Crooked Nose 

            I’ve never paid much attention to the meanings of names – the meanings you find in books of baby names, I mean. My parents didn’t know the meaning of my name when I was born, and it wasn’t until fifth grade that I discovered the meaning: a Scottish surname meaning "crooked nose" from Gaelic cam "crooked" and sròn "nose." The meaning doesn’t affect me, but it still bothers me a little because my nose actually is crooked.

            What bothers me even more about my name, though, is that people don’t understand it when I say it. Sometimes I honestly wonder if I'm handicapped and everyone is too nice to tell me about it, because I usually have to repeat my name at least twice when I'm introducing myself. Because nobody understands me when I say it.

"What's your name?"

"Cameron."

"What?"

"Cam-uh-ron."

"Huh?"

“Cah May Ron.”

“Oh, Cameron. Okay.”

My whole life, I have had to repeat my name. No matter how I say it, no matter how I change it, I have always had to repeat my name. Cam, Cameron, Cam'ron, Cam-uh-ron, it's all the same. Nobody hears me. What I don’t get is that Cameron isn't a rare name by any means, I mean, Cameron Diaz, Kirk Cameron, Cameron from Ferris Beuller's Day Off, etc. We've all heard the name before. Why should it be any different when the name is heard from my lips? The answer I believe most likely is that people really just don’t care what my name is, they are just asking politely and will forget moments later. Though I worry that the answer might be more complicated than that. The conspiracy theorist in me believes that I was dropped on my head in the delivery room and my mom has been too kind to tell me that I’m mentally handicapped and speak with a heavy slur. That would be one hell of a cover-up though.
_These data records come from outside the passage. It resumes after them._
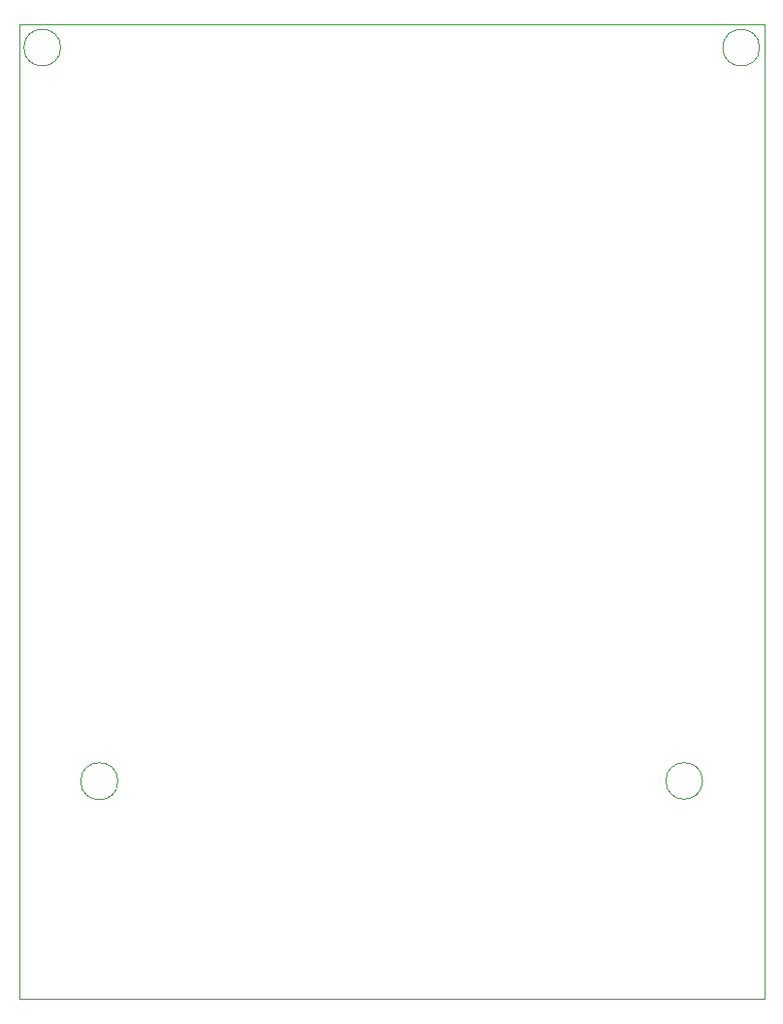
<source format=gm1>
G04 #@! TF.GenerationSoftware,KiCad,Pcbnew,7.0.8*
G04 #@! TF.CreationDate,2023-11-09T09:46:19+07:00*
G04 #@! TF.ProjectId,PCB v2,50434220-7632-42e6-9b69-6361645f7063,rev?*
G04 #@! TF.SameCoordinates,Original*
G04 #@! TF.FileFunction,Profile,NP*
%FSLAX46Y46*%
G04 Gerber Fmt 4.6, Leading zero omitted, Abs format (unit mm)*
G04 Created by KiCad (PCBNEW 7.0.8) date 2023-11-09 09:46:19*
%MOMM*%
%LPD*%
G01*
G04 APERTURE LIST*
G04 #@! TA.AperFunction,Profile*
%ADD10C,0.100000*%
G04 #@! TD*
G04 APERTURE END LIST*
D10*
X111051733Y-52430000D02*
X176051733Y-52430000D01*
X176051733Y-137430000D01*
X111051733Y-137430000D01*
X111051733Y-52430000D01*
X175653523Y-54440000D02*
G75*
G03*
X175653523Y-54440000I-1605895J0D01*
G01*
X119661393Y-118430000D02*
G75*
G03*
X119661393Y-118430000I-1619660J0D01*
G01*
X114667628Y-54434105D02*
G75*
G03*
X114667628Y-54434105I-1605895J0D01*
G01*
X170675000Y-118400000D02*
G75*
G03*
X170675000Y-118400000I-1593267J0D01*
G01*
M02*

</source>
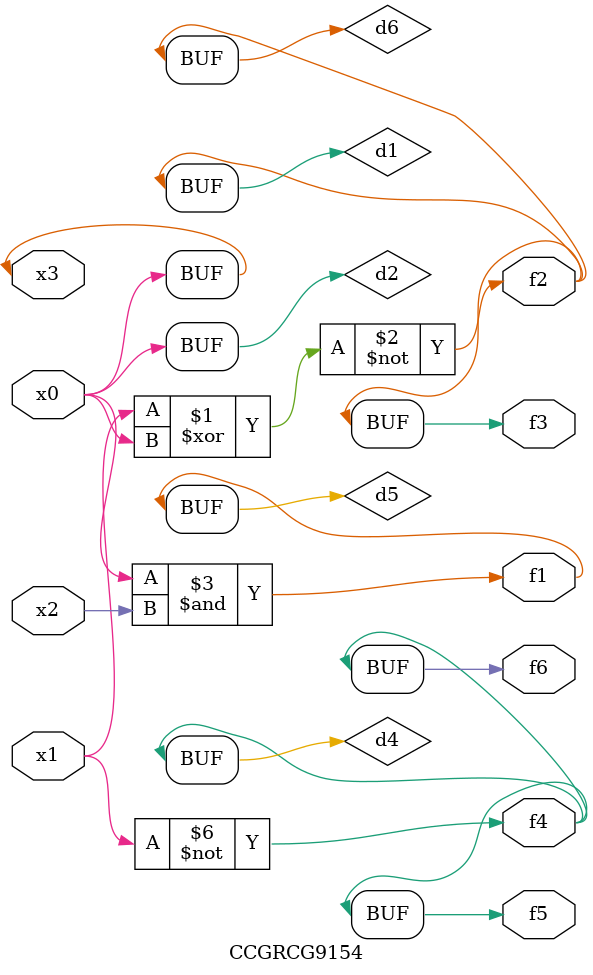
<source format=v>
module CCGRCG9154(
	input x0, x1, x2, x3,
	output f1, f2, f3, f4, f5, f6
);

	wire d1, d2, d3, d4, d5, d6;

	xnor (d1, x1, x3);
	buf (d2, x0, x3);
	nand (d3, x0, x2);
	not (d4, x1);
	nand (d5, d3);
	or (d6, d1);
	assign f1 = d5;
	assign f2 = d6;
	assign f3 = d6;
	assign f4 = d4;
	assign f5 = d4;
	assign f6 = d4;
endmodule

</source>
One day while working at the college admission office, a professor called me on the phone to ask about how to help someone apply to the school. The people who usually called me at work were foreign – only natural, seeing as I worked in the international Admissions office – so they understandably had a hard time with my name and I understandably had a hard time with theirs. It's comforting to know that someone named Zhao Xiang Li would have as hard a time with my name as I would have with his. This BYU professor, on the other hand, was pure American.

"What's your name?"

"Cameron."

"Stammer?"

"Cameron."

"Tamarind?”

"Sure."

Tamarind. Honestly… Tamarind? Who did this guy think I was? I didn’t care enough to correct him. I'd just let him think that my parents were hippies and that I have a brother named Papaya and a sister named Sangria. After two tries, I will not correct anyone.

I’ve never had any other problems with my name though. Kids in elementary school tried to make fun of my name, but the best they could come up with to mock it was “camera,” which I always viewed as kind of a lackluster insult. At recess they would walk up to me with smarmy looks spread across their faces only to say, “How’s it going… CAMERA!” They would then laugh and revel in their comic genius and I would sit and wonder if they would always be that easily pleased.

My name has always been just a name to me – I don’t hate it, and I don’t love it. My name doesn’t define me, even if I do have a crooked nose. I am just Cameron, and that’s all the explanation my name needs.